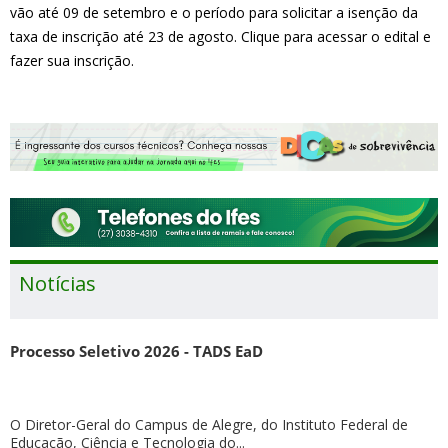
vão até 09 de setembro e o período para solicitar a isenção da
taxa de inscrição até 23 de agosto. Clique para acessar o edital e
fazer sua inscrição.
Notícias
Processo Seletivo 2026 - TADS EaD
O Diretor-Geral do Campus de Alegre, do Instituto Federal de
Educação, Ciência e Tecnologia do...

• PROBLEM TO WORK ON:
The lines of the records that contain the string "inscrição" should be located and copied.

• PROBLEM SOLUTION:
taxa de inscrição até 23 de agosto. Clique para acessar o edital e
fazer sua inscrição.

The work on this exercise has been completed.